Déja quarante-quatre volumes de petites choses utiles. Remonter dans les archives des petites choses est assez rigolo, j’ai déjà oublié 80% de ce qu’elles contiennent.

La semaine prochaine, je tente un nouveau style rédactionnel, proche de Tom Coates sur Plastic Bag (récemment encensé par Contented).

Référence : François, Les petites choses utiles du mardi, vol. 44, Boîte Noire, 30 janvier 2007.
Accessible en ligne : http://phnk.com/blog/petites-choses/44/.

Discussion

5 commentaires :

Pas sûr qu’on fasse du Blogginheadz (faut pas déconner, les communards ne sont pas Henry Farrell ou Yglesias ou Drezner non plus), la télé n’est pas encore le fort des communards, dont pas mal sont anonymes.

Sans compter la barrière technologique.
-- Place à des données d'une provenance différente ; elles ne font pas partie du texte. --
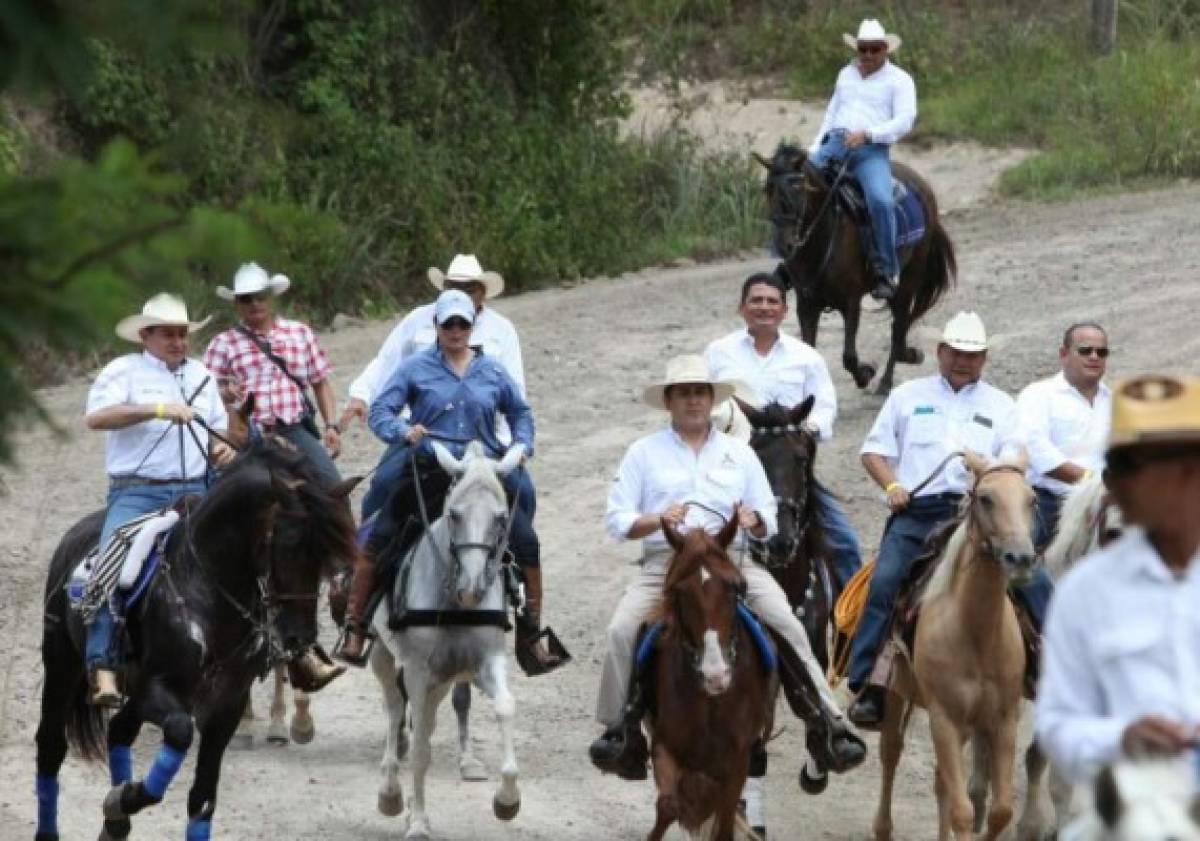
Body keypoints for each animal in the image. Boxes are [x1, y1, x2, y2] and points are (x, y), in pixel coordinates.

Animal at [35, 436, 357, 839]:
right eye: (288, 545)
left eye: (324, 556)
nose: (301, 637)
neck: (204, 589)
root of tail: (73, 538)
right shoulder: (159, 689)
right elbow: (180, 731)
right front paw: (126, 797)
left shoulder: (227, 704)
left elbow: (202, 799)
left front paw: (122, 801)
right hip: (62, 666)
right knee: (51, 746)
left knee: (119, 731)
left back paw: (116, 821)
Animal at [367, 443, 523, 835]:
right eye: (454, 514)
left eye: (501, 518)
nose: (472, 588)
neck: (453, 604)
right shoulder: (417, 670)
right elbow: (421, 749)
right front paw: (419, 823)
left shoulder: (485, 662)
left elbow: (505, 706)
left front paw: (507, 800)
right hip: (383, 657)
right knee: (395, 709)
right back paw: (390, 792)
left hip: (440, 679)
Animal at [648, 518, 768, 839]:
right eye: (679, 593)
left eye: (737, 588)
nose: (716, 674)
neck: (711, 701)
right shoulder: (664, 745)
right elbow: (668, 806)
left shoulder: (738, 761)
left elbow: (724, 824)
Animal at [758, 143, 955, 393]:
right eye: (768, 189)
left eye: (798, 188)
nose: (784, 245)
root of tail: (923, 186)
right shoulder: (806, 304)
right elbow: (809, 349)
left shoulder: (851, 302)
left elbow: (849, 357)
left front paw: (866, 373)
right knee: (899, 328)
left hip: (909, 281)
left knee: (898, 328)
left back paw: (888, 379)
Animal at [873, 453, 1051, 839]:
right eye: (985, 498)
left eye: (1032, 499)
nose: (1020, 558)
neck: (976, 633)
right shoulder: (944, 719)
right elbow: (963, 812)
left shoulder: (1002, 719)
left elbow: (999, 811)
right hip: (896, 693)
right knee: (890, 753)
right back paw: (882, 827)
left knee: (941, 780)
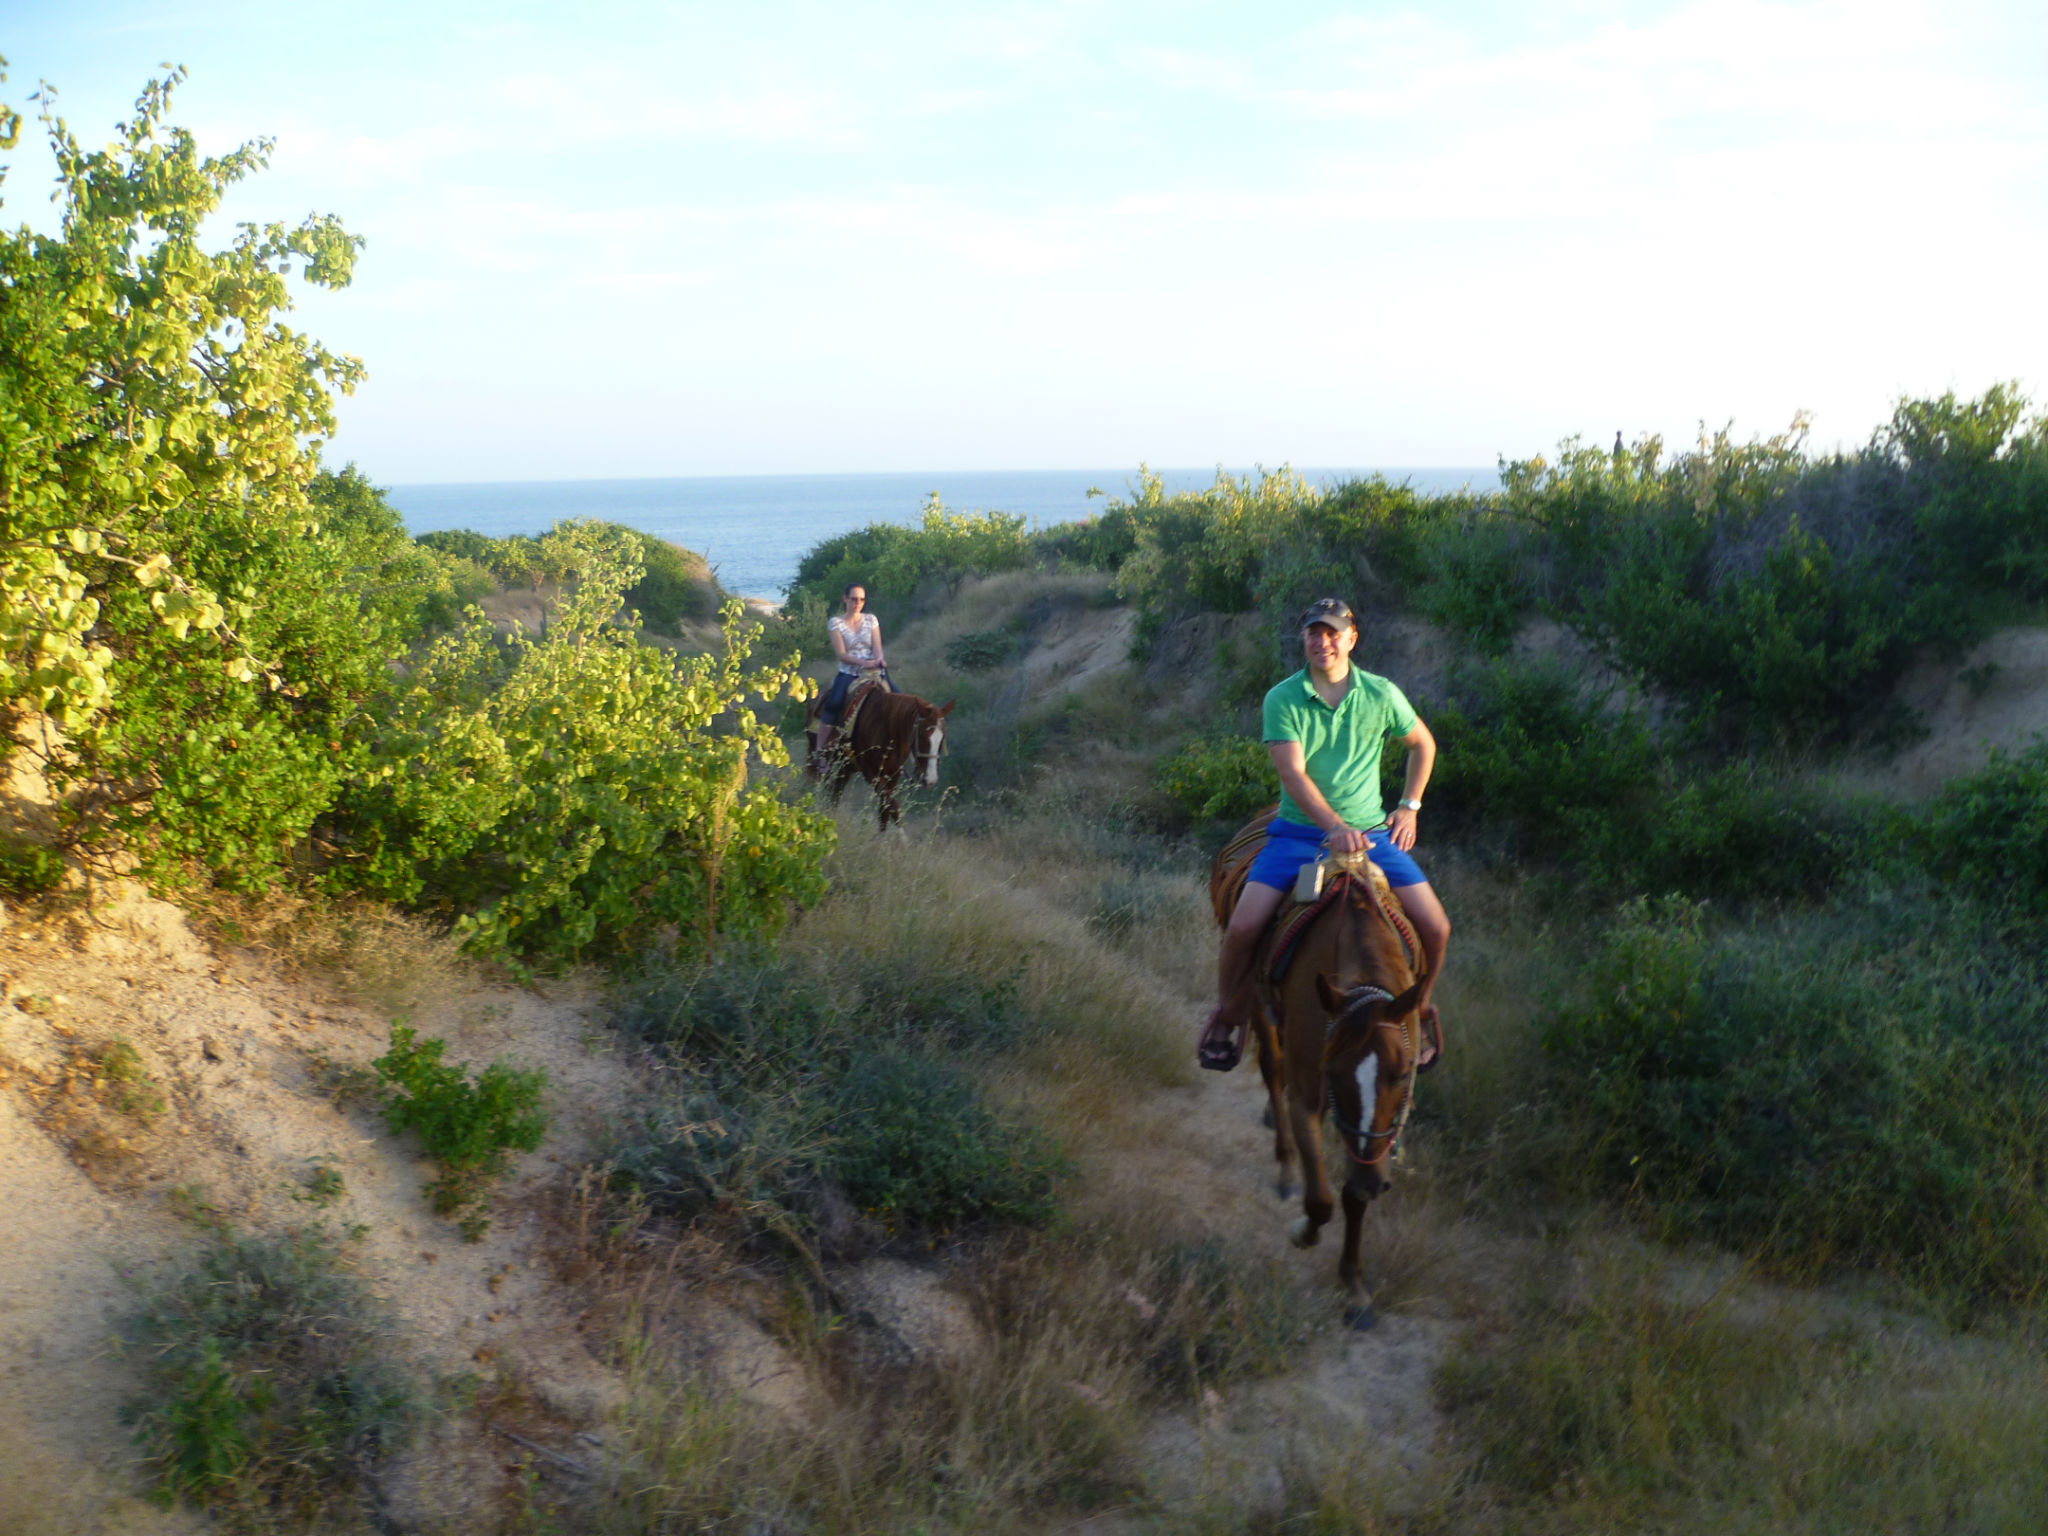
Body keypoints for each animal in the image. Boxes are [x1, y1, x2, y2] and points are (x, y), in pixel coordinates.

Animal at [806, 680, 953, 830]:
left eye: (942, 738)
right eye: (922, 736)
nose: (930, 779)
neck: (887, 728)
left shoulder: (893, 775)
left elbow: (884, 812)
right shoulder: (871, 773)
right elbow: (892, 805)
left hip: (845, 767)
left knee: (835, 792)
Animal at [1211, 808, 1426, 1328]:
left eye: (1404, 1073)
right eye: (1335, 1074)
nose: (1375, 1183)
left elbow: (1350, 1195)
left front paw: (1354, 1286)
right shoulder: (1310, 1094)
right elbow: (1322, 1200)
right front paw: (1303, 1230)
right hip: (1254, 999)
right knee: (1272, 1071)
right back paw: (1286, 1166)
On se lance plutôt dans l’audio, pour l’instant, en mode plus collectif (dans un format un peu Esprit Public, hebdomadaire). Numéro 1 en ligne. Le numéro zéro était très marrant. Tes conseils et remarques sont les bienvenus.

… sont en cours de fusionnement : fusion ?

versac, 30 janvier 2007

Tu as raison, j’avais oublié l’anonymat de certains blogueurs.

La comparaison avec L’Esprit Public est excellente. Attention Versac, il te manque le lien vers le podcast sur la première page podcast, ton plugin n’affiche pour l’instant que l’icône sans lien vers la source audio. Heureusement les liens fonctionnent sur les pages section.

Fusion : ouaip. Corrigé, merci !

François, 30 janvier 2007

L’Ecosse est “contributeur net” ou “bénéficiaire net”? Le deuxième me semble expliquer de manière plus logique le fait que l’Ecosse ne veut pas être indépendante. Non?

Jérémy, 30 janvier 2007

L’Écosse est bénéficiaire nette en Grande-Bretagne : elle a les dépenses publiques sur PIB de la Finlande et le taux de prélèvement obligatoires du Canada.

Sinon, il y a ces quelques aspects historiques et géographiques sur l’Écosse.

alexandre delaigue, 30 janvier 2007

Oui aux deux derniers commentaires, je viens de corriger ce lapsus non freudien.